Eating breakfast one morning, I found myself drawn to the local paper and followed the instinct inviting me to read it. Scouring the local ads, I found myself reading about a community gathering at the local park and another for an open day for gardens in the local area. Without any concrete plans, I made a mental note to visit both events, conveniently held at different times.
The next day dawned sunny and humid and in the afternoon I joined the crowds walking along to Dunniker Park. Finding myself amongst a plethora of voices and the blast of a horn from an ancient fire engine surrounded by eager kids waiting on their turn. Then there was the Scottish drums that swirled around the air and matched the beating of my heart. Surrounded by a birds of prey display, pony rides, ice cream trucks and children’s teacup rides, I found myself in the middle of a gathering and unexpectedly thrust into my story. I morphed into my central character, feeling overwhelmed in the midst of the community she once belonged to but no longer feels part of. I felt her adrenalin and nerves as she holds the intense gaze of the man she once loved and lost. Smiling, I began walking home having received what I’d needed.
Sitting at home feeding my caffeine addiction, I initially changed my mind about going to the gardens until curiosity won and I gathered my constant travelling companions, a notebook, pen and camera, and made my way to Wemyss Castle Gardens. Parking my car, I proceeded to the able and sought permission to take some photographs. Walking into the property, I found myself drawn to a cluster of trees. Sitting in the thicket of a forest and with my legs partly covered by lavenders and sunlight fighting its way through the branches I felt more peace than ever. I didn’t want to leave and I did what I always do in these circumstances, I took a photograph and captured the moment, just as my Nana had taught me too.
Reluctantly leaving faerie glen forest, I made my way down to the walled garden and entered another magical world. Stone seats buried within lush green hedges, flower arches leading the way along an intricate circle pathway, statues giving 19th century selfie’s and stories that whispered into my ear and shared their secrets. I smiled as I realised I’d finally found the gardens I was looking for. Watching a documentary recently about the history of the legendary Hyman’s Gardens in Sussex, I realised I needed a garden for my next fantasy faerie tale and, as always, circumstance found a way of giving me what I needed at the exact time I needed it.
To help you understand, Wemyss Castle Gardens is a private property and to visit you need to send an e-mail asking permission. So my unplanned visit, was serendipitous. Walking from the walled garden, I laughed as the penny dropped. This place, with its beautiful forest, spellbinding garden and the castle that bore the crest of the Firth of Forth waves was familiar because they were steeped in my family history. My ancestors had been here. From childhood, my Nana has told me stories of her “Granny at the Toll” referring to the ancestral home in West Wemyss that had been betrothed to my descendants by the Laird, motivated according to family lore, by a deed of courage by my great granddad Jock Dewar. There is a particular funny story about his daughter, my Great Granny Betsy, who was friends with the cook at the Castle and once when the Queen Mother was visiting, she lay on the ground outside the dining room to get a peek of the visiting royal eating her lunch. Walking back to the car I laughed, understanding the instinct that had brought me here to this place and would return me back home to my laptop. Sometimes, to take a step forward you need to return to where your story, your history, started in the first place.

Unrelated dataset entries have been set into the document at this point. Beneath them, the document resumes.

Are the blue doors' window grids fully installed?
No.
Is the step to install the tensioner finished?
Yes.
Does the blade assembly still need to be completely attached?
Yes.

Inspiration comes to me in different places. The most surprising is my car. I love to drive. Seeing my car keys as another passport to feed my wanderlust. I love the thought of getting in my car and going wherever I want to go. Paris is next on the list. I can see myself driving around the Champs-Elysees and having a whale of a time negotiating the mad traffic there. After that, I’m planning Route 66. There is nothing more pleasurable in life than driving with the window down, the wind blowing your hair around your face and listening to music … loudly as it only should be. It’s in this space that I’m given the unforeseen, characters names, plots and storylines, that literally pop into my head without warning.
So, if I could leave you with one parting wish, I would like it to be this; trust your instincts. Listen to the ghost in your head, and spark a conversation with your twin flame, compelling you to share all things all at once, wholly and forever. Your instincts will take you to the unexpected, secret places where your story is waiting to find you. Close your eyes and listen to the murmurs telling the tale. Then open your eyes, and write your story. I just did.